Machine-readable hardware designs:
== Segment start ==
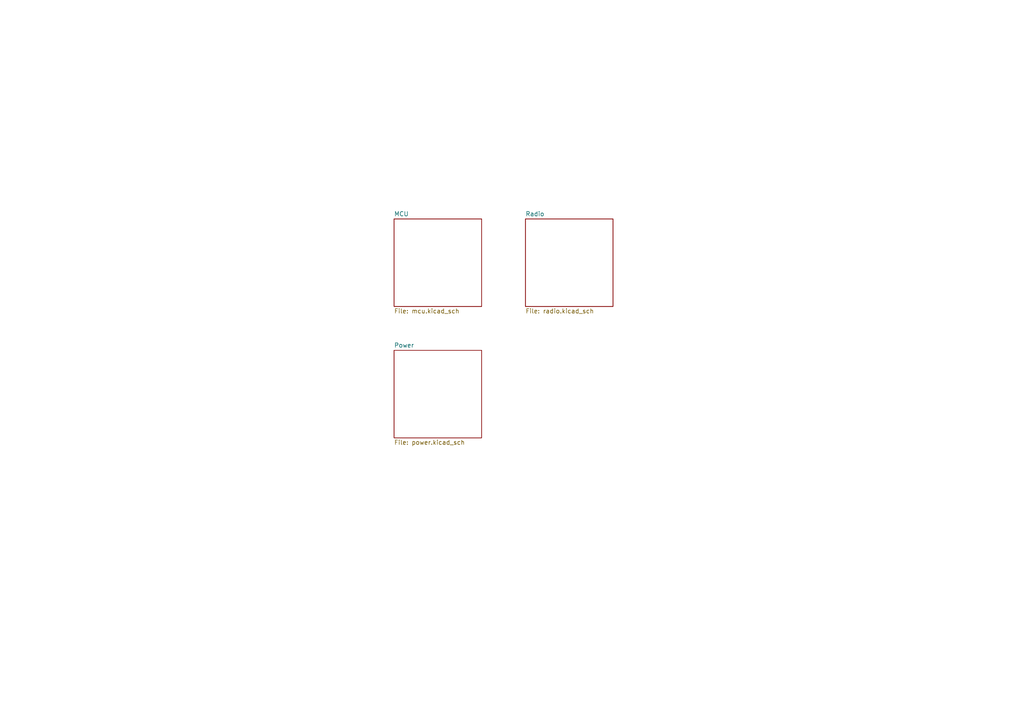
<source format=kicad_sch>
(kicad_sch
	(version 20250114)
	(generator "eeschema")
	(generator_version "9.0")
	(uuid "2785bbdd-da8c-4c23-b498-605d17251f95")
	(paper "A4")
	(lib_symbols)
	(sheet
		(at 114.3 63.5)
		(size 25.4 25.4)
		(exclude_from_sim no)
		(in_bom yes)
		(on_board yes)
		(dnp no)
		(fields_autoplaced yes)
		(stroke
			(width 0.1524)
			(type solid)
		)
		(fill
			(color 0 0 0 0.0000)
		)
		(uuid "329eb62d-f8d8-4a30-9cb6-995f07524828")
		(property "Sheetname" "MCU"
			(at 114.3 62.7884 0)
			(effects
				(font
					(size 1.27 1.27)
				)
				(justify left bottom)
			)
		)
		(property "Sheetfile" "mcu.kicad_sch"
			(at 114.3 89.4846 0)
			(effects
				(font
					(size 1.27 1.27)
				)
				(justify left top)
			)
		)
		(property "Field2" ""
			(at 114.3 63.5 0)
			(effects
				(font
					(size 1.27 1.27)
				)
			)
		)
		(instances
			(project "PALReceiver"
				(path "/2785bbdd-da8c-4c23-b498-605d17251f95"
					(page "2")
				)
			)
		)
	)
	(sheet
		(at 152.4 63.5)
		(size 25.4 25.4)
		(exclude_from_sim no)
		(in_bom yes)
		(on_board yes)
		(dnp no)
		(fields_autoplaced yes)
		(stroke
			(width 0.1524)
			(type solid)
		)
		(fill
			(color 0 0 0 0.0000)
		)
		(uuid "c2f76490-46bd-4e35-88e5-589a2205dd1b")
		(property "Sheetname" "Radio"
			(at 152.4 62.7884 0)
			(effects
				(font
					(size 1.27 1.27)
				)
				(justify left bottom)
			)
		)
		(property "Sheetfile" "radio.kicad_sch"
			(at 152.4 89.4846 0)
			(effects
				(font
					(size 1.27 1.27)
				)
				(justify left top)
			)
		)
		(property "Field2" ""
			(at 152.4 63.5 0)
			(effects
				(font
					(size 1.27 1.27)
				)
			)
		)
		(instances
			(project "PALReceiver"
				(path "/2785bbdd-da8c-4c23-b498-605d17251f95"
					(page "3")
				)
			)
		)
	)
	(sheet
		(at 114.3 101.6)
		(size 25.4 25.4)
		(exclude_from_sim no)
		(in_bom yes)
		(on_board yes)
		(dnp no)
		(fields_autoplaced yes)
		(stroke
			(width 0.1524)
			(type solid)
		)
		(fill
			(color 0 0 0 0.0000)
		)
		(uuid "d67e726a-4491-4f0e-9d11-8cee09321161")
		(property "Sheetname" "Power"
			(at 114.3 100.8884 0)
			(effects
				(font
					(size 1.27 1.27)
				)
				(justify left bottom)
			)
		)
		(property "Sheetfile" "power.kicad_sch"
			(at 114.3 127.5846 0)
			(effects
				(font
					(size 1.27 1.27)
				)
				(justify left top)
			)
		)
		(instances
			(project "PALReceiver"
				(path "/2785bbdd-da8c-4c23-b498-605d17251f95"
					(page "4")
				)
			)
		)
	)
	(sheet_instances
		(path "/"
			(page "1")
		)
	)
	(embedded_fonts no)
)

</source>
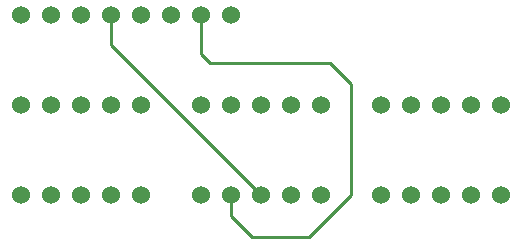
<source format=gbl>
G04 ---------------------------- Layer name :BOTTOM LAYER*
G04 easyEDA 0.1*
G04 Scale: 100 percent, Rotated: No, Reflected: No *
G04 Dimensions in inches *
G04 leading zeros omitted , absolute positions ,2 integer and 4 * 
%FSLAX24Y24*%
%MOIN*%
G90*
G70D02*

%ADD10C,0.010000*%
%ADD11C,0.060000*%

%LPD*%
G54D10*
G01X9000Y2000D02*
G01X9000Y1300D01*
G01X9700Y600D01*
G01X11600Y600D01*
G01X13000Y2000D01*
G01X13000Y5700D01*
G01X12300Y6400D01*
G01X8300Y6400D01*
G01X8000Y6700D01*
G01X8000Y8000D01*
G01X10000Y2000D02*
G01X5000Y7000D01*
G01X5000Y8000D01*
G54D11*
G01X2000Y5000D03*
G01X3000Y5000D03*
G01X4000Y5000D03*
G01X5000Y5000D03*
G01X6000Y5000D03*
G01X2000Y2000D03*
G01X3000Y2000D03*
G01X4000Y2000D03*
G01X5000Y2000D03*
G01X6000Y2000D03*
G01X8000Y5000D03*
G01X9000Y5000D03*
G01X10000Y5000D03*
G01X11000Y5000D03*
G01X12000Y5000D03*
G01X8000Y2000D03*
G01X11000Y2000D03*
G01X12000Y2000D03*
G01X14000Y5000D03*
G01X14000Y5000D03*
G01X15000Y5000D03*
G01X16000Y5000D03*
G01X17000Y5000D03*
G01X18000Y5000D03*
G01X14000Y2000D03*
G01X15000Y2000D03*
G01X16000Y2000D03*
G01X17000Y2000D03*
G01X18000Y2000D03*
G01X2000Y8000D03*
G01X3000Y8000D03*
G01X4000Y8000D03*
G01X6000Y8000D03*
G01X10000Y2000D03*
G01X9000Y2000D03*
G01X5000Y8000D03*
G01X7000Y8000D03*
G01X8000Y8000D03*
G01X9000Y8000D03*
G01X2000Y5000D03*
G01X3000Y5000D03*
G01X4000Y5000D03*
G01X5000Y5000D03*
G01X6000Y5000D03*
G01X2000Y2000D03*
G01X3000Y2000D03*
G01X4000Y2000D03*
G01X5000Y2000D03*
G01X6000Y2000D03*
G01X8000Y5000D03*
G01X9000Y5000D03*
G01X10000Y5000D03*
G01X11000Y5000D03*
G01X12000Y5000D03*
G01X8000Y2000D03*
G01X11000Y2000D03*
G01X12000Y2000D03*
G01X14000Y5000D03*
G01X14000Y5000D03*
G01X15000Y5000D03*
G01X16000Y5000D03*
G01X17000Y5000D03*
G01X18000Y5000D03*
G01X14000Y2000D03*
G01X15000Y2000D03*
G01X16000Y2000D03*
G01X17000Y2000D03*
G01X18000Y2000D03*
G01X2000Y8000D03*
G01X3000Y8000D03*
G01X4000Y8000D03*
G01X6000Y8000D03*
G01X10000Y2000D03*
G01X9000Y2000D03*
G01X5000Y8000D03*
G01X7000Y8000D03*
G01X8000Y8000D03*
G01X9000Y8000D03*

M00*
M02*
</source>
== Segment end ==
Task statement
All entries above should be returned exactly, apart from their pictures.

Answer below
<source format=kicad_sch>
(kicad_sch
	(version 20250114)
	(generator "eeschema")
	(generator_version "9.0")
	(uuid "2785bbdd-da8c-4c23-b498-605d17251f95")
	(paper "A4")
	(lib_symbols)
	(sheet
		(at 114.3 63.5)
		(size 25.4 25.4)
		(exclude_from_sim no)
		(in_bom yes)
		(on_board yes)
		(dnp no)
		(fields_autoplaced yes)
		(stroke
			(width 0.1524)
			(type solid)
		)
		(fill
			(color 0 0 0 0.0000)
		)
		(uuid "329eb62d-f8d8-4a30-9cb6-995f07524828")
		(property "Sheetname" "MCU"
			(at 114.3 62.7884 0)
			(effects
				(font
					(size 1.27 1.27)
				)
				(justify left bottom)
			)
		)
		(property "Sheetfile" "mcu.kicad_sch"
			(at 114.3 89.4846 0)
			(effects
				(font
					(size 1.27 1.27)
				)
				(justify left top)
			)
		)
		(property "Field2" ""
			(at 114.3 63.5 0)
			(effects
				(font
					(size 1.27 1.27)
				)
			)
		)
		(instances
			(project "PALReceiver"
				(path "/2785bbdd-da8c-4c23-b498-605d17251f95"
					(page "2")
				)
			)
		)
	)
	(sheet
		(at 152.4 63.5)
		(size 25.4 25.4)
		(exclude_from_sim no)
		(in_bom yes)
		(on_board yes)
		(dnp no)
		(fields_autoplaced yes)
		(stroke
			(width 0.1524)
			(type solid)
		)
		(fill
			(color 0 0 0 0.0000)
		)
		(uuid "c2f76490-46bd-4e35-88e5-589a2205dd1b")
		(property "Sheetname" "Radio"
			(at 152.4 62.7884 0)
			(effects
				(font
					(size 1.27 1.27)
				)
				(justify left bottom)
			)
		)
		(property "Sheetfile" "radio.kicad_sch"
			(at 152.4 89.4846 0)
			(effects
				(font
					(size 1.27 1.27)
				)
				(justify left top)
			)
		)
		(property "Field2" ""
			(at 152.4 63.5 0)
			(effects
				(font
					(size 1.27 1.27)
				)
			)
		)
		(instances
			(project "PALReceiver"
				(path "/2785bbdd-da8c-4c23-b498-605d17251f95"
					(page "3")
				)
			)
		)
	)
	(sheet
		(at 114.3 101.6)
		(size 25.4 25.4)
		(exclude_from_sim no)
		(in_bom yes)
		(on_board yes)
		(dnp no)
		(fields_autoplaced yes)
		(stroke
			(width 0.1524)
			(type solid)
		)
		(fill
			(color 0 0 0 0.0000)
		)
		(uuid "d67e726a-4491-4f0e-9d11-8cee09321161")
		(property "Sheetname" "Power"
			(at 114.3 100.8884 0)
			(effects
				(font
					(size 1.27 1.27)
				)
				(justify left bottom)
			)
		)
		(property "Sheetfile" "power.kicad_sch"
			(at 114.3 127.5846 0)
			(effects
				(font
					(size 1.27 1.27)
				)
				(justify left top)
			)
		)
		(instances
			(project "PALReceiver"
				(path "/2785bbdd-da8c-4c23-b498-605d17251f95"
					(page "4")
				)
			)
		)
	)
	(sheet_instances
		(path "/"
			(page "1")
		)
	)
	(embedded_fonts no)
)

</source>
<source format=gbl>
G04 ---------------------------- Layer name :BOTTOM LAYER*
G04 easyEDA 0.1*
G04 Scale: 100 percent, Rotated: No, Reflected: No *
G04 Dimensions in inches *
G04 leading zeros omitted , absolute positions ,2 integer and 4 * 
%FSLAX24Y24*%
%MOIN*%
G90*
G70D02*

%ADD10C,0.010000*%
%ADD11C,0.060000*%

%LPD*%
G54D10*
G01X9000Y2000D02*
G01X9000Y1300D01*
G01X9700Y600D01*
G01X11600Y600D01*
G01X13000Y2000D01*
G01X13000Y5700D01*
G01X12300Y6400D01*
G01X8300Y6400D01*
G01X8000Y6700D01*
G01X8000Y8000D01*
G01X10000Y2000D02*
G01X5000Y7000D01*
G01X5000Y8000D01*
G54D11*
G01X2000Y5000D03*
G01X3000Y5000D03*
G01X4000Y5000D03*
G01X5000Y5000D03*
G01X6000Y5000D03*
G01X2000Y2000D03*
G01X3000Y2000D03*
G01X4000Y2000D03*
G01X5000Y2000D03*
G01X6000Y2000D03*
G01X8000Y5000D03*
G01X9000Y5000D03*
G01X10000Y5000D03*
G01X11000Y5000D03*
G01X12000Y5000D03*
G01X8000Y2000D03*
G01X11000Y2000D03*
G01X12000Y2000D03*
G01X14000Y5000D03*
G01X14000Y5000D03*
G01X15000Y5000D03*
G01X16000Y5000D03*
G01X17000Y5000D03*
G01X18000Y5000D03*
G01X14000Y2000D03*
G01X15000Y2000D03*
G01X16000Y2000D03*
G01X17000Y2000D03*
G01X18000Y2000D03*
G01X2000Y8000D03*
G01X3000Y8000D03*
G01X4000Y8000D03*
G01X6000Y8000D03*
G01X10000Y2000D03*
G01X9000Y2000D03*
G01X5000Y8000D03*
G01X7000Y8000D03*
G01X8000Y8000D03*
G01X9000Y8000D03*
G01X2000Y5000D03*
G01X3000Y5000D03*
G01X4000Y5000D03*
G01X5000Y5000D03*
G01X6000Y5000D03*
G01X2000Y2000D03*
G01X3000Y2000D03*
G01X4000Y2000D03*
G01X5000Y2000D03*
G01X6000Y2000D03*
G01X8000Y5000D03*
G01X9000Y5000D03*
G01X10000Y5000D03*
G01X11000Y5000D03*
G01X12000Y5000D03*
G01X8000Y2000D03*
G01X11000Y2000D03*
G01X12000Y2000D03*
G01X14000Y5000D03*
G01X14000Y5000D03*
G01X15000Y5000D03*
G01X16000Y5000D03*
G01X17000Y5000D03*
G01X18000Y5000D03*
G01X14000Y2000D03*
G01X15000Y2000D03*
G01X16000Y2000D03*
G01X17000Y2000D03*
G01X18000Y2000D03*
G01X2000Y8000D03*
G01X3000Y8000D03*
G01X4000Y8000D03*
G01X6000Y8000D03*
G01X10000Y2000D03*
G01X9000Y2000D03*
G01X5000Y8000D03*
G01X7000Y8000D03*
G01X8000Y8000D03*
G01X9000Y8000D03*

M00*
M02*
</source>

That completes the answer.